I hugged her and told her I loved her and that yes, she was forgiven, but that she still was not coming with me. I had given her a choice from the onset; she still chose to whine and thus she must deal with the consequences. I could see the confusion in her eyes when she said, “How can you say you love me but you still won’t let me go with you?” And then she cried some more. Bawled is more like it.

I stood my ground, but inside my heart I was all broken up. I so wanted to just take her in my arms, take her along with me and forget that we even fought or argued. I was glad that I did not match her temper, that I was able to talk to her without snapping at her despite my own frustration; but still I felt drained and all weak inside. I knew I had to be consistent and firm to get the message across. By not giving in, I hoped I was able to teach her a lesson. But did I? How can I know for sure?

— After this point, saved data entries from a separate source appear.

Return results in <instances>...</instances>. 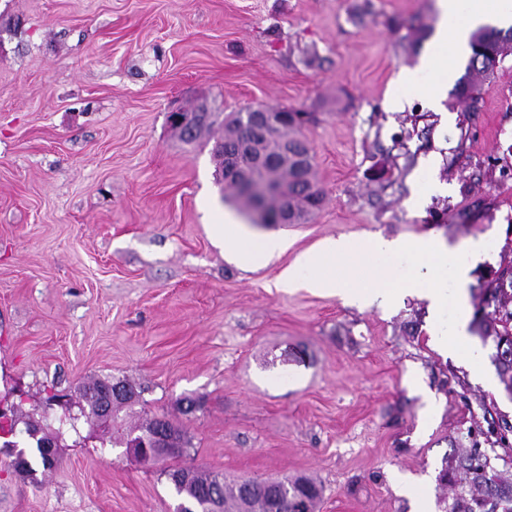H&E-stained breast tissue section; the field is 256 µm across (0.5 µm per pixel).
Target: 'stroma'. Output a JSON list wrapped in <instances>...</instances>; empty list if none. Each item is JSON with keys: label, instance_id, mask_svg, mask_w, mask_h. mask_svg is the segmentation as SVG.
Listing matches in <instances>:
<instances>
[{"label": "stroma", "instance_id": "obj_1", "mask_svg": "<svg viewBox=\"0 0 512 512\" xmlns=\"http://www.w3.org/2000/svg\"><path fill=\"white\" fill-rule=\"evenodd\" d=\"M435 0H0V401L42 419L50 390L94 378L144 392L67 438L35 478L0 454V512H174L162 463L102 447L163 416L182 465L236 481L304 476L316 512H414L494 402L512 418L493 343L481 369L439 349L424 302L396 310L274 282L328 237L489 242L476 292L512 265V51L474 97L455 72L441 109L397 93L438 25ZM207 103L312 113L323 192L300 224H261L286 250L252 265L213 225L243 223L211 151L176 110ZM445 184L424 207L421 181Z\"/></svg>", "mask_w": 512, "mask_h": 512}]
</instances>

At her age, I’m sure I knew nothing of patience and the graceful way to handle frustration with one’s self. I could not possibly make her understand that now; she is still in a different age, that age where she cannot seem to wait to get from here to there, that age where she cannot wait to act all grown up when in fact she is still very far from it. I can only try to explain patience and frustration and respect and obedience in ways I know she can grasp. Like how Jesus always spoke in a  gentle manner and how He says children should respect and obey their parents. How she would feel if she bought someone lots of clothes only for that person to tell her she had no clothes to wear, or that they were not stylish enough or nice enough.

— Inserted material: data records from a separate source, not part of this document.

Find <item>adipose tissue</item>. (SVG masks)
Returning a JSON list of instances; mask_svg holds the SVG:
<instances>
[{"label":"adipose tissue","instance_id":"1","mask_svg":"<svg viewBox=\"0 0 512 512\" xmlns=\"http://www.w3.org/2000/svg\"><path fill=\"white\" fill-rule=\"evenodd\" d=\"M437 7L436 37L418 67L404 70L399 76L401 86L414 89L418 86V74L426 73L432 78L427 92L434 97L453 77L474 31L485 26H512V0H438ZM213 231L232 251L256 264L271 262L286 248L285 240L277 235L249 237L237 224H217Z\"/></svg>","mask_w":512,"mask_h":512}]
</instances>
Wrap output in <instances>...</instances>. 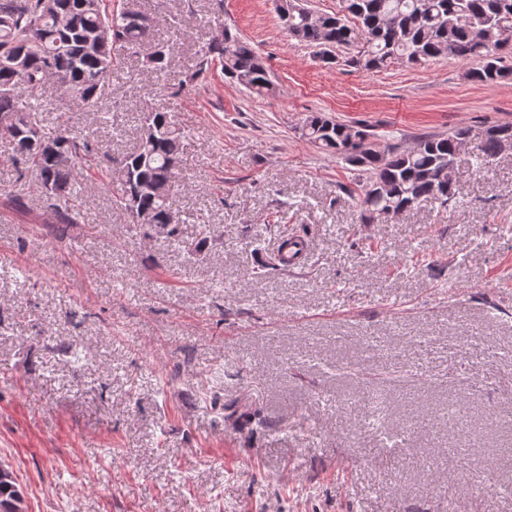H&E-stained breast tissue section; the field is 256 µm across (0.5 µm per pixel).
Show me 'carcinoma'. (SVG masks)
<instances>
[{
    "label": "carcinoma",
    "instance_id": "1",
    "mask_svg": "<svg viewBox=\"0 0 512 512\" xmlns=\"http://www.w3.org/2000/svg\"><path fill=\"white\" fill-rule=\"evenodd\" d=\"M279 19L295 40L319 50L326 63L342 50L348 66L375 72L393 64L414 66L448 56L473 61L466 73L476 83L512 78V0H342L337 13H318L309 0H279ZM154 19L129 5L109 8L107 0H0V134L15 159L28 164L41 191H74L90 141L69 132L44 131L39 108L31 102L49 78H61L65 98L98 111L112 83L116 52L141 47ZM171 46L157 43L146 57L150 69L167 75ZM217 60L224 76L249 92L264 95L273 82L264 57L224 27L221 38L202 50L199 68L179 81L177 90L203 75ZM302 135L366 175L359 205L361 219L375 223L428 199L446 205L459 194L455 172L458 149L470 139L460 128L447 136L419 138L416 146L380 152L364 129L338 123L320 112L305 116ZM512 125L485 131L473 147L478 170L503 152ZM183 131L175 115L146 106L138 148L120 159L123 173L117 203L134 224H153L178 235L185 223L175 187L180 178ZM295 236L285 242L293 252L278 255L284 270L295 264ZM507 445L495 462L499 480L512 483V423ZM0 512H28L25 496L11 470L0 474Z\"/></svg>",
    "mask_w": 512,
    "mask_h": 512
}]
</instances>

I held her and stayed beside her as she cried and begged, until she fell asleep from exhaustion. I was tired myself, an emotional kind of tired. I almost did not want to leave for the show anymore. Was I being too hard? Should I have gone easier on her? But I know also that to be effective I must be consistent. But still the whole drama of the night did not rest easy in the heart.

Tonight I am reminded of how difficult it is to be a parent. To be given the privilege to love, from conception and birth, this little person fully, unconditionally, and yet be concurrently tasked with molding him/her to be a kind, compassionate person, mindful of other people’s needs and feelings.

It feels a lot like being stretched and pulled from opposite ends, wanting to love and give all that you can yet knowing that, sometimes, a “no” must be heard. Maybe in time, she will know and appreciate what Mommy meant, even if it had to come with a little pain in her little heart.

I think of my little Juliana, who is really not so little anymore, and her many sweet ways. I remember how she always pulls me by the hand towards my closet to make me choose my favorite top or my favorite shawl or hairclip. How she puts them in the many pretty boxes she keeps from presents we receive, how she carefully wraps them using my pretty wrapping paper, attaching a card with an illustration of two girls that look alike except that one is taller and the other smaller (me and her obviously) and an “I love you, Mommy.” She wraps my favorite things and gives them to me as gifts knowing that I like them. I look at the first shelf on my desk, tacked along the perimeter with drawings she made, illustrations interspersed with her loopy handwriting that says “I love you Mommy” or “To Mommy.” I think of the cupcake she brought home from school for me the day before, which I now hold in my hand. How we argued tonight and the other times before that.

I  try to rise above all those memories as I eat carefully, lovingly, the almost hardened piece of cupcake, knowing that as a mommy tonight will not be the last time I will be feeling this torn over the whole loving and disciplining and obedience thing. And at this point I really, really feel like crying myself.